Here you choose on which account you want to act. To select that account, type in the RID number. In this example, the program has selected the RID of the only active account as the default. Once again, we just press Enter.

 

The program displays a summary of account information and then gives us a menu of things to do to that account.

This time, the default is q for quit. Instead, type 1 – to clear the password – followed by Enter. It’ll redraw the screen quickly and present the same menu again.  In all of that text, there will be confirmation that it’s done what we need:

 

Because we’re done, this time accept the default of q for quit and simply press Enter.

 

This returns you to the previous menu. Here, you’ll need to type q followed by Enter to quit.

 

None of the changes that we’ve made have actually been written to disk as of yet. To complete the operation, type y (the default is no) followed by Enter.

 

You’re done! You can now remove the CD and reboot your machine. The account in question has no password.

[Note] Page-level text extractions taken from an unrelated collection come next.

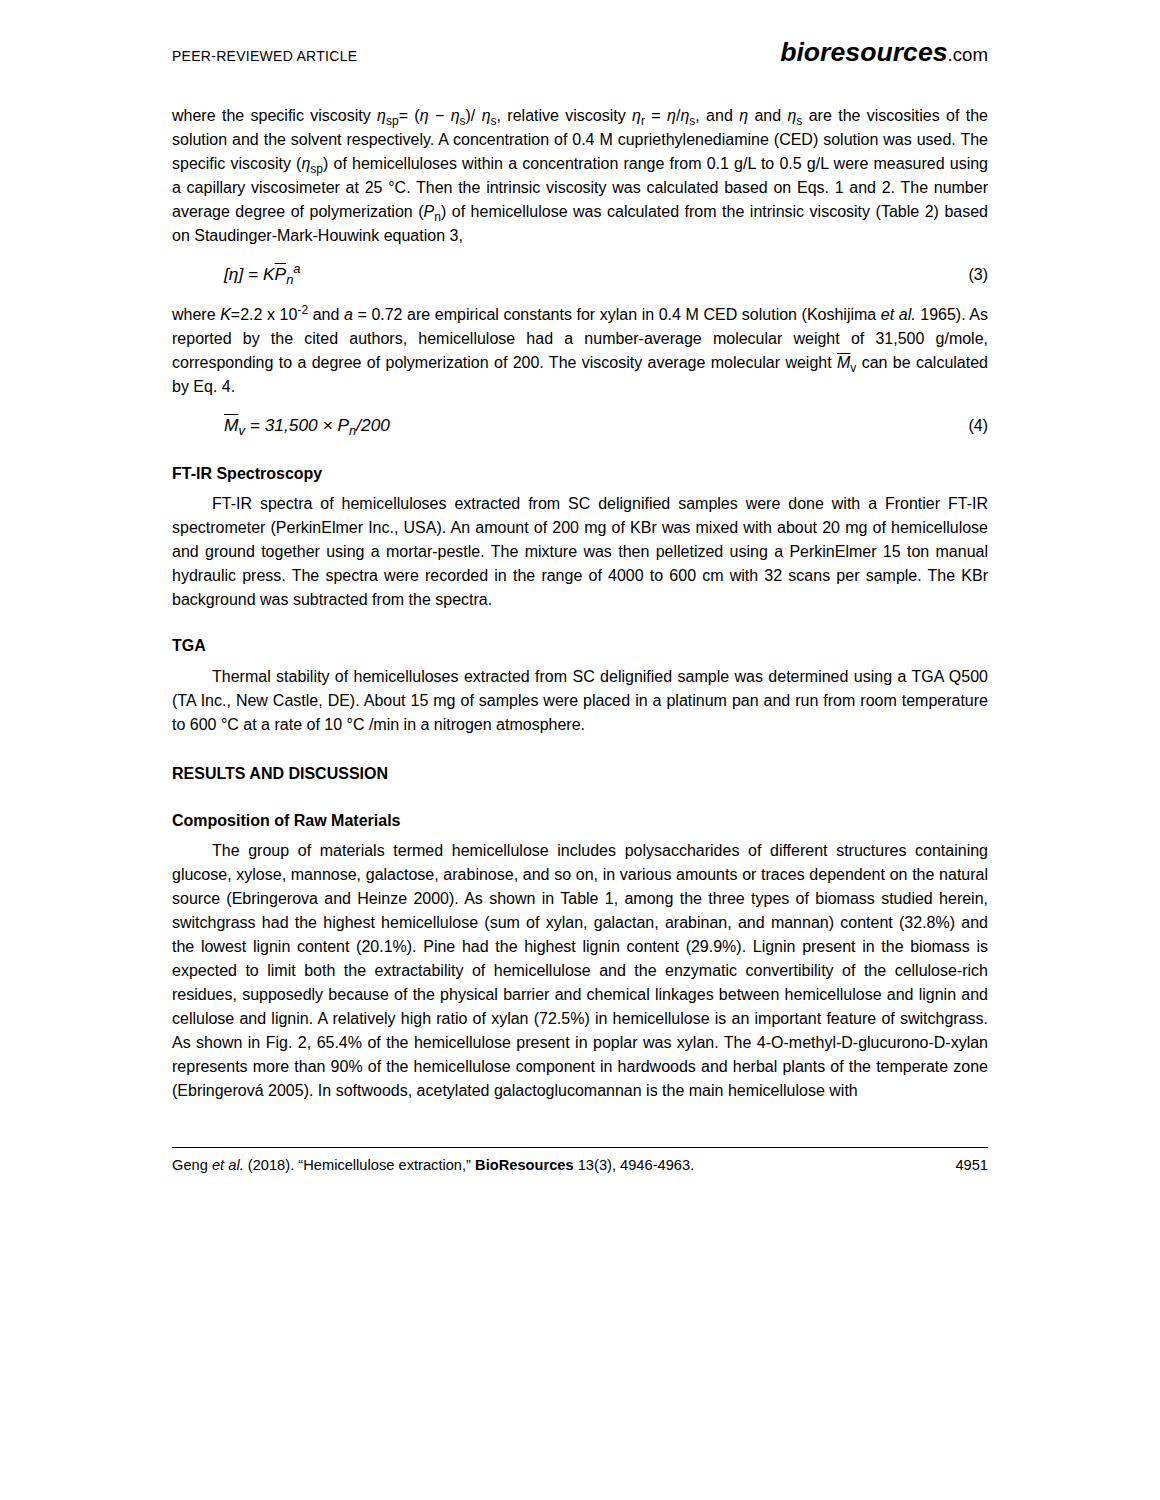PEER-REVIEWED ARTICLE
bioresources.com
where the specific viscosity ηsp= (η − ηs)/ ηs, relative viscosity ηr = η/ηs, and η and ηs are the viscosities of the solution and the solvent respectively. A concentration of 0.4 M cupriethylenediamine (CED) solution was used. The specific viscosity (ηsp) of hemicelluloses within a concentration range from 0.1 g/L to 0.5 g/L were measured using a capillary viscosimeter at 25 °C. Then the intrinsic viscosity was calculated based on Eqs. 1 and 2. The number average degree of polymerization (Pn) of hemicellulose was calculated from the intrinsic viscosity (Table 2) based on Staudinger-Mark-Houwink equation 3,
[η] = KPna (3)
where K=2.2 x 10-2 and a = 0.72 are empirical constants for xylan in 0.4 M CED solution (Koshijima et al. 1965). As reported by the cited authors, hemicellulose had a number-average molecular weight of 31,500 g/mole, corresponding to a degree of polymerization of 200. The viscosity average molecular weight Mv can be calculated by Eq. 4.
Mv = 31,500 × Pn/200 (4)
FT-IR Spectroscopy
FT-IR spectra of hemicelluloses extracted from SC delignified samples were done with a Frontier FT-IR spectrometer (PerkinElmer Inc., USA). An amount of 200 mg of KBr was mixed with about 20 mg of hemicellulose and ground together using a mortar-pestle. The mixture was then pelletized using a PerkinElmer 15 ton manual hydraulic press. The spectra were recorded in the range of 4000 to 600 cm with 32 scans per sample. The KBr background was subtracted from the spectra.
TGA
Thermal stability of hemicelluloses extracted from SC delignified sample was determined using a TGA Q500 (TA Inc., New Castle, DE). About 15 mg of samples were placed in a platinum pan and run from room temperature to 600 °C at a rate of 10 °C /min in a nitrogen atmosphere.
RESULTS AND DISCUSSION
Composition of Raw Materials
The group of materials termed hemicellulose includes polysaccharides of different structures containing glucose, xylose, mannose, galactose, arabinose, and so on, in various amounts or traces dependent on the natural source (Ebringerova and Heinze 2000). As shown in Table 1, among the three types of biomass studied herein, switchgrass had the highest hemicellulose (sum of xylan, galactan, arabinan, and mannan) content (32.8%) and the lowest lignin content (20.1%). Pine had the highest lignin content (29.9%). Lignin present in the biomass is expected to limit both the extractability of hemicellulose and the enzymatic convertibility of the cellulose-rich residues, supposedly because of the physical barrier and chemical linkages between hemicellulose and lignin and cellulose and lignin. A relatively high ratio of xylan (72.5%) in hemicellulose is an important feature of switchgrass. As shown in Fig. 2, 65.4% of the hemicellulose present in poplar was xylan. The 4-O-methyl-D-glucurono-D-xylan represents more than 90% of the hemicellulose component in hardwoods and herbal plants of the temperate zone (Ebringerová 2005). In softwoods, acetylated galactoglucomannan is the main hemicellulose with
Geng et al. (2018). “Hemicellulose extraction,” BioResources 13(3), 4946-4963.
4951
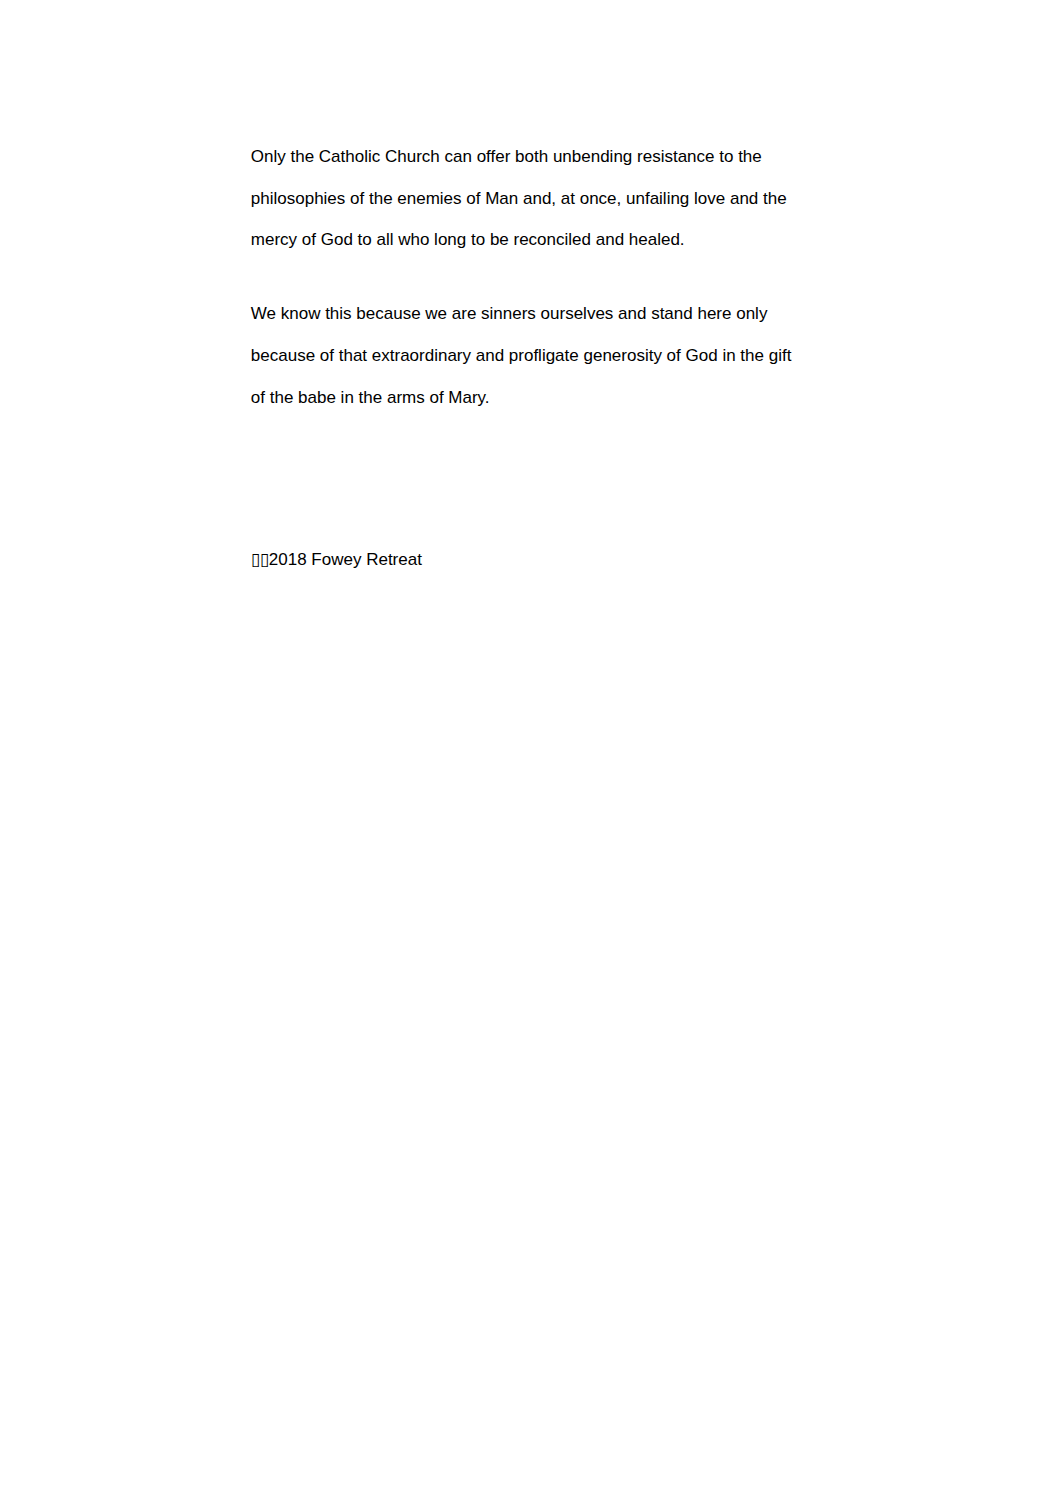Only the Catholic Church can offer both unbending resistance to the philosophies of the enemies of Man and, at once, unfailing love and the mercy of God to all who long to be reconciled and healed.
We know this because we are sinners ourselves and stand here only because of that extraordinary and profligate generosity of God in the gift of the babe in the arms of Mary.
▯▯2018 Fowey Retreat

You can now login with that account and set its password to something that you would prefer.

Offline NT Password and Registry Editor

As you’ve probably surmised by the choices that we made and the options that we bypassed, the Offline Editor is a powerful tool for going in and performing all sorts of registry manipulation on Windows machines.

This has only been an overview of one type of operation, addressing the most common request that I encounter.

I recommend that you familiarize yourself with the utility before using it and then review the documentation and FAQ on the website.

The most important lesson of all

So, that was pretty simple, right? OK, maybe a little scary if you’ve never done something like that before. You can see that it’s pretty darned easy. Reboot from CD or USB, press Enter (in most cases) a few times, and *poof* … the account password is cleared and you have access once again.

So easy anyone could do it.

Anyone.

This is where you should be concerned. You need to be aware of this.

Anyone with physical access to your machine can do what I’ve just described.

If you’re in a position where folks with a motive or other random strangers can access your machine, you may want to rethink your physical security. Remember one of the most important security rules of all:

If it’s not physically secure, it’s not secure.

The ability to walk up with a CD and “own” the machine with a reboot and a few keystrokes hopefully makes that pretty clear.